>>>
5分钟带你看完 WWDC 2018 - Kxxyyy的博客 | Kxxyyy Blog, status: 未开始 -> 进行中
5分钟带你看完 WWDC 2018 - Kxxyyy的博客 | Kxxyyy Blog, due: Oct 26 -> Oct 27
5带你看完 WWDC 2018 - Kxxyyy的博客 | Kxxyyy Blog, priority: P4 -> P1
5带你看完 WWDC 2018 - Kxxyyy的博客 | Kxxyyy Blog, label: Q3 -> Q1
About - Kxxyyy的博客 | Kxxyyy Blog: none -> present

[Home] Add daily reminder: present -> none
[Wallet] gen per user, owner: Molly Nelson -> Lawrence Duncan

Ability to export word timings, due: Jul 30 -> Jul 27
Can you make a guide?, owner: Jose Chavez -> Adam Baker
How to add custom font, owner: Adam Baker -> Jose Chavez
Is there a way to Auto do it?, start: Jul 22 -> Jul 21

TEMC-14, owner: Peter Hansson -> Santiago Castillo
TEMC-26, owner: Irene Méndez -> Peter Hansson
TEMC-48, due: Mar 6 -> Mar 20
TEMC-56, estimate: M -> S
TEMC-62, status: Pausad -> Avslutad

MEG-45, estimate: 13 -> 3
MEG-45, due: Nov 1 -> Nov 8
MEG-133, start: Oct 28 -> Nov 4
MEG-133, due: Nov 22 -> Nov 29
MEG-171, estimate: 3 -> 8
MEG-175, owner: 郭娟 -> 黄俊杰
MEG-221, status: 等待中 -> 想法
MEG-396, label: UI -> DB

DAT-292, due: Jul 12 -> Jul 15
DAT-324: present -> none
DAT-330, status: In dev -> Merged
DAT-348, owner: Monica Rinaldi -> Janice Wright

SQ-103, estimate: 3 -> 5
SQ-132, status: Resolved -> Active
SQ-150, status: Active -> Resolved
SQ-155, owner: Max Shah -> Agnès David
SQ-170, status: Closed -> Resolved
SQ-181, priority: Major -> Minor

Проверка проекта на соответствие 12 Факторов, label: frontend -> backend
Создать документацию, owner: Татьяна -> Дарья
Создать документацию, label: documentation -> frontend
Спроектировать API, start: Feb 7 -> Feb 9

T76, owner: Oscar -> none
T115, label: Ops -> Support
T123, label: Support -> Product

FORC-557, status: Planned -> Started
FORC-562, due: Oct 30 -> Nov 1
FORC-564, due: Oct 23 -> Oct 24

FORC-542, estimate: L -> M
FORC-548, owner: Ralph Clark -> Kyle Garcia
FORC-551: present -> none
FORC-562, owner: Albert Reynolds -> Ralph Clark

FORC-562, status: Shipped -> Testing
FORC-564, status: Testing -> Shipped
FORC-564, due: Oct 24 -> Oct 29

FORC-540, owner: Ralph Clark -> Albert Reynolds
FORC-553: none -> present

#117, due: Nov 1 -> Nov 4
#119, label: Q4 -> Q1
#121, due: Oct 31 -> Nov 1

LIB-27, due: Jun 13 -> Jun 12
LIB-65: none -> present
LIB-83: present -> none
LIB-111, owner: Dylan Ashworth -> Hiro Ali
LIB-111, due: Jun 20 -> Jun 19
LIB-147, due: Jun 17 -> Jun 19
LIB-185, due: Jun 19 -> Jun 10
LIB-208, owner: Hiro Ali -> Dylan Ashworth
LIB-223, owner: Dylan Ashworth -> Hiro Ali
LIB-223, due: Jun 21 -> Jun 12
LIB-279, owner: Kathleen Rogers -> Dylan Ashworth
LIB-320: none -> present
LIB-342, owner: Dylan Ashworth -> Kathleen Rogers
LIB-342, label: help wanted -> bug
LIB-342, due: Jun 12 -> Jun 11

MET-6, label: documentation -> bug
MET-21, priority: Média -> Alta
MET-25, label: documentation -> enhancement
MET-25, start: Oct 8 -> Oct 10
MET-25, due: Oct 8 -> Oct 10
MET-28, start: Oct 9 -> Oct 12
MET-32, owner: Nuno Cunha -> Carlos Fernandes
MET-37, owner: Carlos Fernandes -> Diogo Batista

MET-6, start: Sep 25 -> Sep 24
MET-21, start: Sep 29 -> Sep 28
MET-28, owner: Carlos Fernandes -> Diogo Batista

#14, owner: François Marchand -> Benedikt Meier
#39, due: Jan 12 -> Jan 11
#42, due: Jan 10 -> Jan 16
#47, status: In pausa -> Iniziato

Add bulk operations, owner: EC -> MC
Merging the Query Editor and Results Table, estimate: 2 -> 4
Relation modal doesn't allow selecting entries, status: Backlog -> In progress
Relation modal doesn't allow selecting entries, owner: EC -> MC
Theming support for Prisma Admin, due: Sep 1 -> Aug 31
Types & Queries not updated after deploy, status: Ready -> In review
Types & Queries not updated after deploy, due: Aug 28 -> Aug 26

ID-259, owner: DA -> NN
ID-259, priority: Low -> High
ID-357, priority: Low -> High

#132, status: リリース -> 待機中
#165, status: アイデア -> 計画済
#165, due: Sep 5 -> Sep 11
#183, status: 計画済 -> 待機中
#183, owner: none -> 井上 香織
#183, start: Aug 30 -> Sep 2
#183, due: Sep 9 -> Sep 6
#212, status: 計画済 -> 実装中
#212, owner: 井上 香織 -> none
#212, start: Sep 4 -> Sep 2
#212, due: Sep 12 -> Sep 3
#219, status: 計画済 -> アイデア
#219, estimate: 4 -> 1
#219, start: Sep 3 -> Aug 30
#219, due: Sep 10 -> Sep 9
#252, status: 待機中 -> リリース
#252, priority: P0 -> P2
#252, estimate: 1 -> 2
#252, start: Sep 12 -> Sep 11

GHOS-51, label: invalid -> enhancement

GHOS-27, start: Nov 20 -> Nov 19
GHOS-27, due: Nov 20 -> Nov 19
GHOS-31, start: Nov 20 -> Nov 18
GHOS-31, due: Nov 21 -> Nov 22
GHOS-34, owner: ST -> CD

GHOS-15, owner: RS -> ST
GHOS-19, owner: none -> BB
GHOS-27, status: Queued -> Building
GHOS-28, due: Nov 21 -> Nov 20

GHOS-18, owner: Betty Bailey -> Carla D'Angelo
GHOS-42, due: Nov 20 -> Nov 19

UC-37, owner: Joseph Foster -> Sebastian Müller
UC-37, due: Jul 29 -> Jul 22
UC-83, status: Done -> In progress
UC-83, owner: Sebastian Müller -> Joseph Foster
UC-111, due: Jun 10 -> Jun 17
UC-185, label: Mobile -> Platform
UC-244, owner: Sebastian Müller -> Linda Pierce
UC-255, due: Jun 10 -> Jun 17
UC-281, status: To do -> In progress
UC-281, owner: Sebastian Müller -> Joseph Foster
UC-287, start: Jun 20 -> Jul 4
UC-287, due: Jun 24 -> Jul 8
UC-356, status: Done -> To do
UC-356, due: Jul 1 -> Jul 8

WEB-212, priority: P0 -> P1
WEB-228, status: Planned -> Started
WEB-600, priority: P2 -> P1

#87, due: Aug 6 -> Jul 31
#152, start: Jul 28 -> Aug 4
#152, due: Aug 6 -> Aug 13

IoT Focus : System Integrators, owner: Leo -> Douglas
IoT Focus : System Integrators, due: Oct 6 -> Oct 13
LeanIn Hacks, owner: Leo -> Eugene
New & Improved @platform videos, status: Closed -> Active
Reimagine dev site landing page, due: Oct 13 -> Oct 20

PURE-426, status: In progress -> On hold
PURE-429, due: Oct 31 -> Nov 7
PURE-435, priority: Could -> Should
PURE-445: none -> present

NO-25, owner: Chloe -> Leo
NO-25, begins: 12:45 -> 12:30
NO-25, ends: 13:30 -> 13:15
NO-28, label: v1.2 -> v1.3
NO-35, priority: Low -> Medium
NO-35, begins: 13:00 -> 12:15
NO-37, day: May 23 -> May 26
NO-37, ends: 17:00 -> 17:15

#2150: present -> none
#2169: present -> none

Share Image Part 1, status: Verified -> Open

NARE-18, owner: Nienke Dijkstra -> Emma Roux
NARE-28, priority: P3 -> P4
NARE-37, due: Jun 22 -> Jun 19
<<<
• **Work request**
Select and copy each line from the data that includes the word "Rogers".

• **Answer space**
LIB-279, owner: Kathleen Rogers -> Dylan Ashworth
LIB-342, owner: Dylan Ashworth -> Kathleen Rogers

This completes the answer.